#### [Your goal]
In the steam extraction control excerpt below, which logic control signal sets the operational state of the selection controller 82?
--- Page excerpt Enclosed Below ---
Control of the extraction valve 22 to regulate extraction steam flow or pressure is implemented through an independent controller, the extraction valve setpoint signal controller 90, which responds to the extraction reference signal 91. An extraction feedback control loop is employed, which includes the use of a valve controller 92, a steam pressure or flow sensor 94 and an extraction feedback signal 95. A signal element of the extraction control loop, the extraction valve setpoint signal 96, is used to correct the operation of one of the two megawatt control loops in accordance with a particular control strategy described further herein.
The control mode selector 84 generates two logic control signals 86 and 98 in response to pushbutton selections made at the operator's panel 50. The "megawatt loop in service and extraction loop out of service" (MWINEXTOUT) logic control signal 86 determines the operational state of the selection controller 82 and the "both loops in service" (BOTH LOOPS) logic control signal 98 determines the correction mode of the dual mode control valve setpoint signal correction controller 74, all in accordance with the predetermined control strategies herein described.
--- End of Enclosed Page excerpt ---
--- Entries supplied Enclosed Below ---
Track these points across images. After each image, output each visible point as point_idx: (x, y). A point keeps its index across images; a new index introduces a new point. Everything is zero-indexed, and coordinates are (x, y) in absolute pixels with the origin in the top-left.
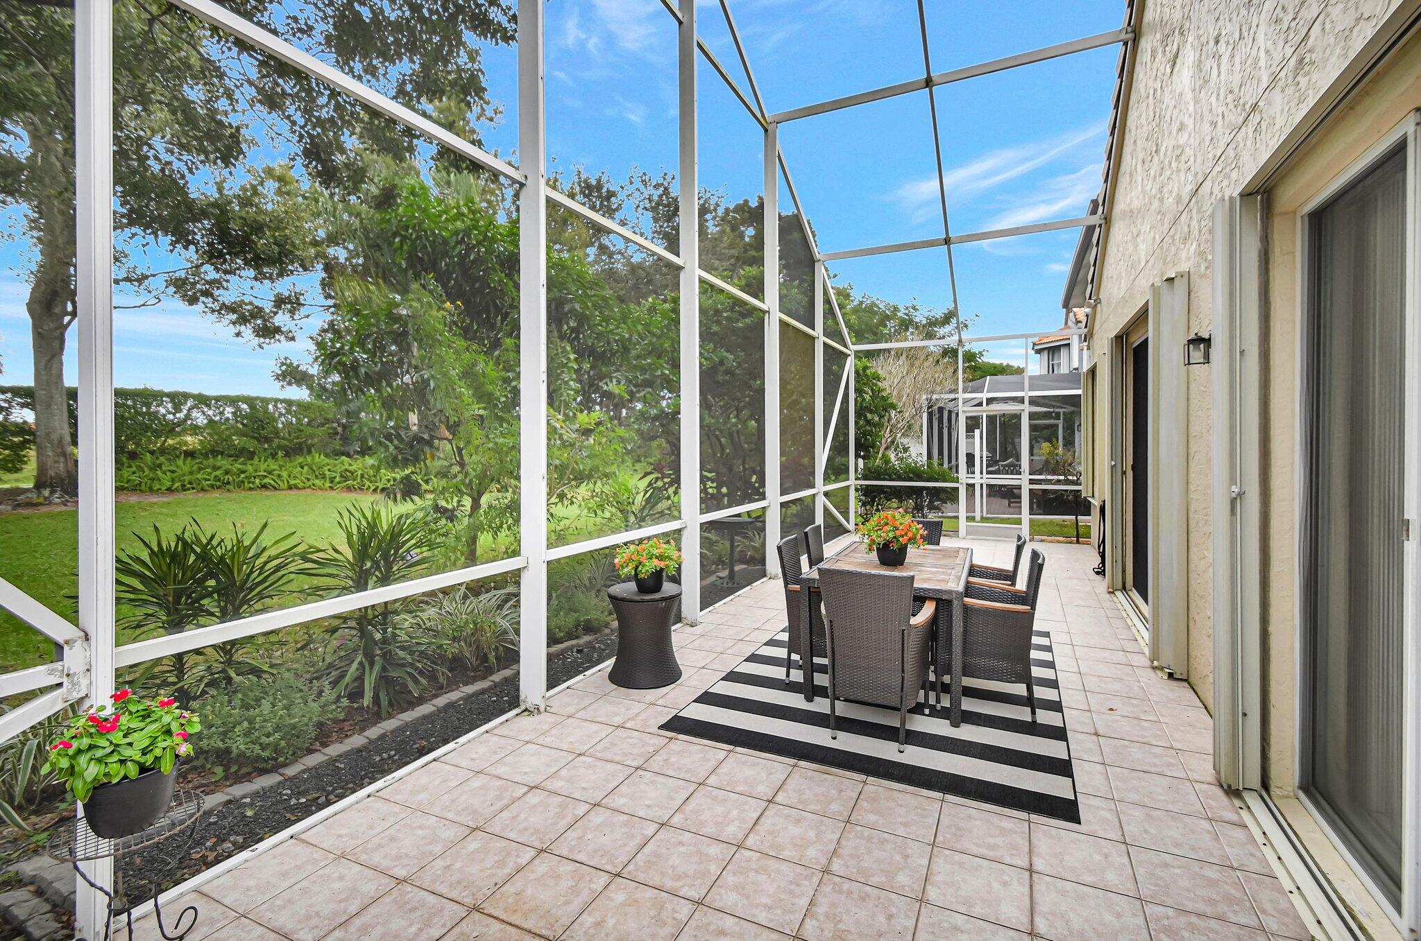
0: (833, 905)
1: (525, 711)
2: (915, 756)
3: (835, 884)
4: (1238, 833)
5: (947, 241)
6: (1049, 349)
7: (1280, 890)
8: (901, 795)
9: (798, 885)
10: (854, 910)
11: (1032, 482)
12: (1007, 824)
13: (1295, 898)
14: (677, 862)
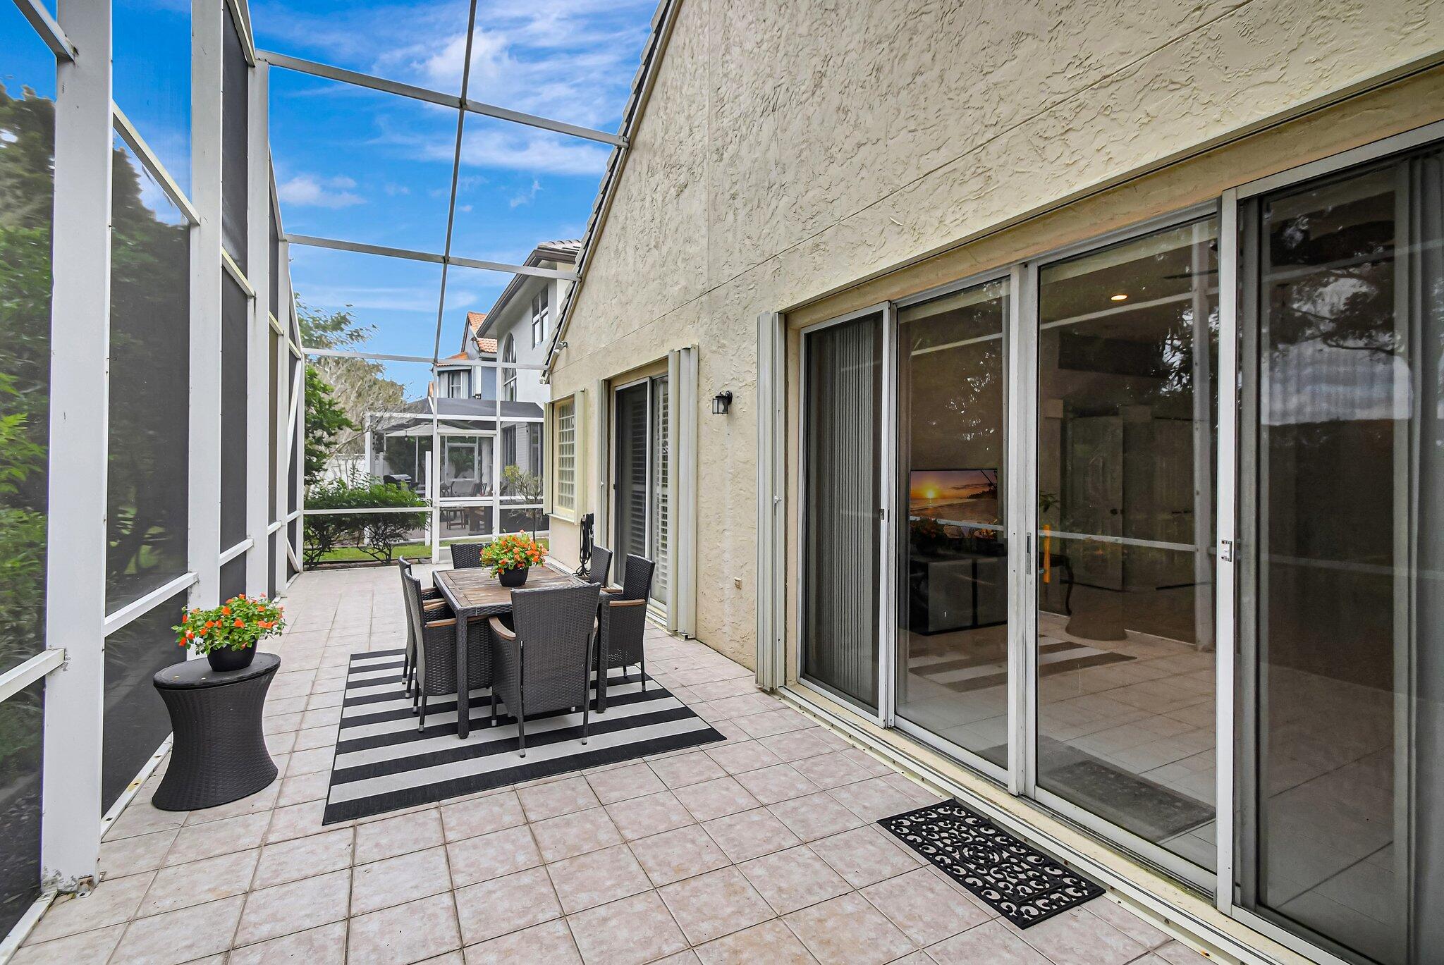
--- End of Enclosed Entries supplied ---
--- Entries supplied Enclosed Below ---
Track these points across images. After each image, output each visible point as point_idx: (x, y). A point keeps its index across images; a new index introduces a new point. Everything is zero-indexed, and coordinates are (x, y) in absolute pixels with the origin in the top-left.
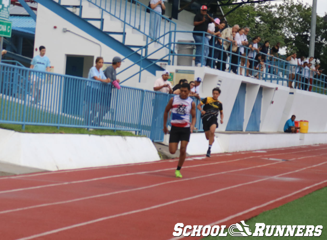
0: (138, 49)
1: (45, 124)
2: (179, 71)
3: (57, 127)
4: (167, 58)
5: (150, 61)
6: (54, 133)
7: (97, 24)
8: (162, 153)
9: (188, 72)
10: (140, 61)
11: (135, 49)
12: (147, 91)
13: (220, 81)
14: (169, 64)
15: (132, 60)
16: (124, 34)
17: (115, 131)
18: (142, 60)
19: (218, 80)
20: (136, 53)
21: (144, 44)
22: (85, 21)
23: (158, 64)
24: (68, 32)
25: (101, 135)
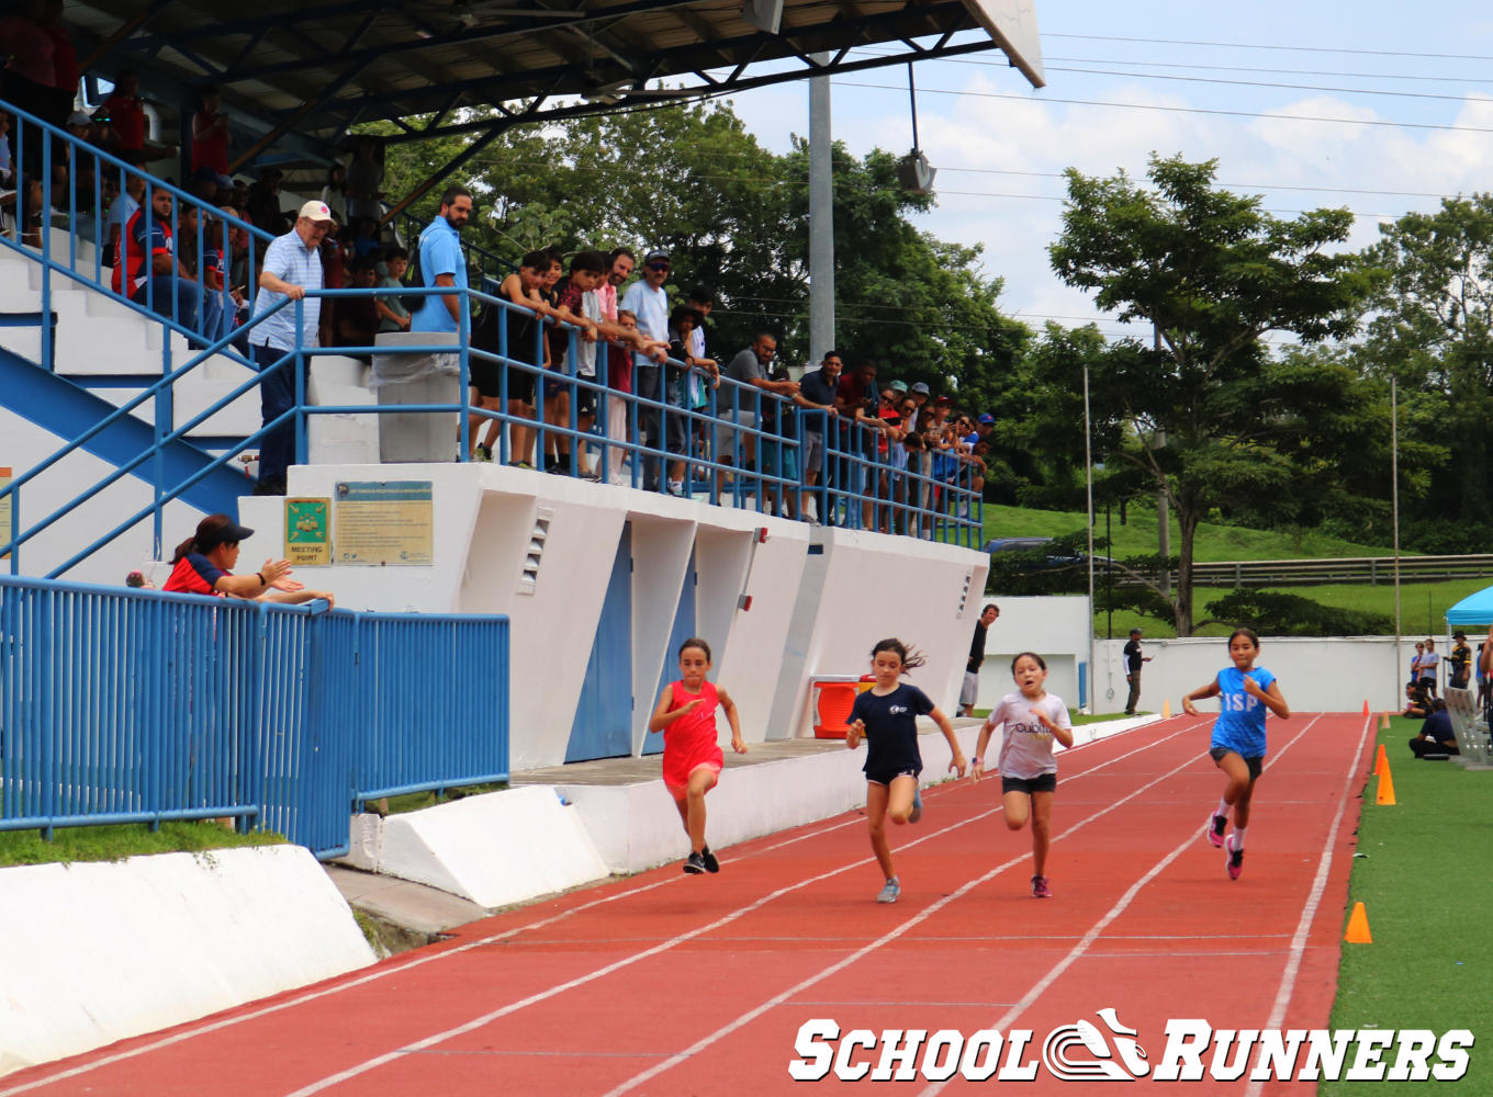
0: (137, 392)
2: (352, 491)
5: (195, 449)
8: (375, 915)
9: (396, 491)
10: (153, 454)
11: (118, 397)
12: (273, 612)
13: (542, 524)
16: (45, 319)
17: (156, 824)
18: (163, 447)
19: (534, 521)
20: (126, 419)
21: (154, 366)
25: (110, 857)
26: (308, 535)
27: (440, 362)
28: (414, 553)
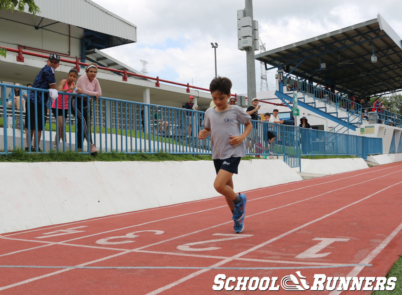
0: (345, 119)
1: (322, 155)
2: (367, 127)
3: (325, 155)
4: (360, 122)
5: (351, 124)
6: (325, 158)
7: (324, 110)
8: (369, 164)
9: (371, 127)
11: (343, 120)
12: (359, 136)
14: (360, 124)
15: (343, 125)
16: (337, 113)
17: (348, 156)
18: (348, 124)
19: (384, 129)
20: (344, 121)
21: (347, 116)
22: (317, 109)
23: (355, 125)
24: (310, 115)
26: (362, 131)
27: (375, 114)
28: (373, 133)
--- End of Enclosed Entries supplied ---
#### [Exercise response]
The "megawatt loop in service and extraction loop out of service" (MWINEXTOUT) logic control signal 86.